(TRENTON) – An Assembly panel approved Monday legislation sponsored by Assemblyman Tim Eustace (D-Bergen, Passaic) to prevent bird collisions into the windows and structure at the Hackensack Meadowlands.
According to the U.S. Fish and Wildlife Service, collision with building glass is estimated to be the second greatest source of direct mortality of birds, with over 300 million birds killed each year. Birds crash into buildings at alarming rates because they cannot see clear or reflective glass and mistake it for clear air space. It is possible for glass buildings to be “bird friendly” by using glass that is opaque or that contains patterns or films that are opaque on one side and mostly clear on the other, or by incorporating special lighting systems.

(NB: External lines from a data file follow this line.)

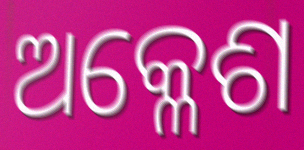
ଅକ୍ଳେଶ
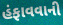
હંફાવવાની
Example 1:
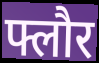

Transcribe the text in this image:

फ्लौर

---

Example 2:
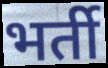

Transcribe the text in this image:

भर्ती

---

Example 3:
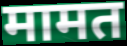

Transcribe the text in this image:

मामत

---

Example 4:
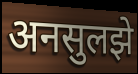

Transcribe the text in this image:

अनसुलझे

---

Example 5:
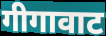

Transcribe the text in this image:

गीगावाट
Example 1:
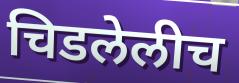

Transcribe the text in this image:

चिडलेलीच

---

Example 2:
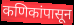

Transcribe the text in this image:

कणिकांपासून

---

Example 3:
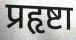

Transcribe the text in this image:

प्रहृष्टा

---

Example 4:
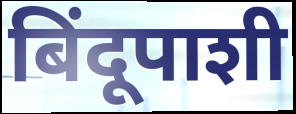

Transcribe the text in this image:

बिंदूपाशी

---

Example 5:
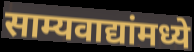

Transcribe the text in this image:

साम्यवाद्यांमध्ये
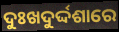
ଦୁଃଖଦୁର୍ଦ୍ଦଶାରେ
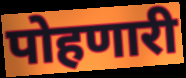
पोहणारी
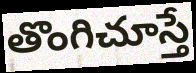
తొంగిచూస్తే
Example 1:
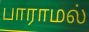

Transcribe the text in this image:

பாராமல்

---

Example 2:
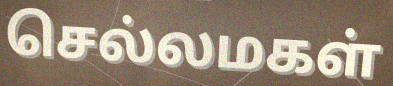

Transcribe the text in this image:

செல்லமகள்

“Recognizing that the Hackensack Meadowlands is a birding hotspot, where more than 285 species have been seen, including 34 species that are listed as threatened, endangered, or species of special concern, this bill encourages Hackensack Meadowlands to use “bird friendly” glass or other construction and design techniques to reduce the number of bird collisions occurring in that area,” said Eustace. “Using reflective or opaque or patterned glass will help to lessen the confusion for birds flying around the Meadowlands. It just makes sense to consider the design’s impact on the surrounding environment before construction of new buildings.”
The bill (A-4795) would require buildings or structures constructed or reconstructed in the Hackensack Meadowlands to use “bird friendly” glass or other construction and design techniques to reduce bird collisions. This requirement would not apply to the construction or reconstruction of (1) a single family home, town home, or row home, or (2) any apartment building, condominium building, or multi-family home of three stories or less.
The bill would also provide that the New Jersey Sports and Exposition Authority, may adopt codes and standards concerning building construction and design techniques that reduce bird collisions with building glass. The codes and standards would be based upon the best practices for reducing bird collisions with buildings and building glass developed by the Division of Migratory Bird Management in the United States Fish and Wildlife Service (USFWS), and the “Reducing Bird Collisions” program developed as part of the Leadership in Energy and Environmental Design (LEED) Green Building Rating System, adopted by the United States Green Building Council.
The bill would take effect immediately upon enactment.
It was approved by the Assembly Environment and Solid Waste Committee and will now go to the Assembly Speaker for further consideration.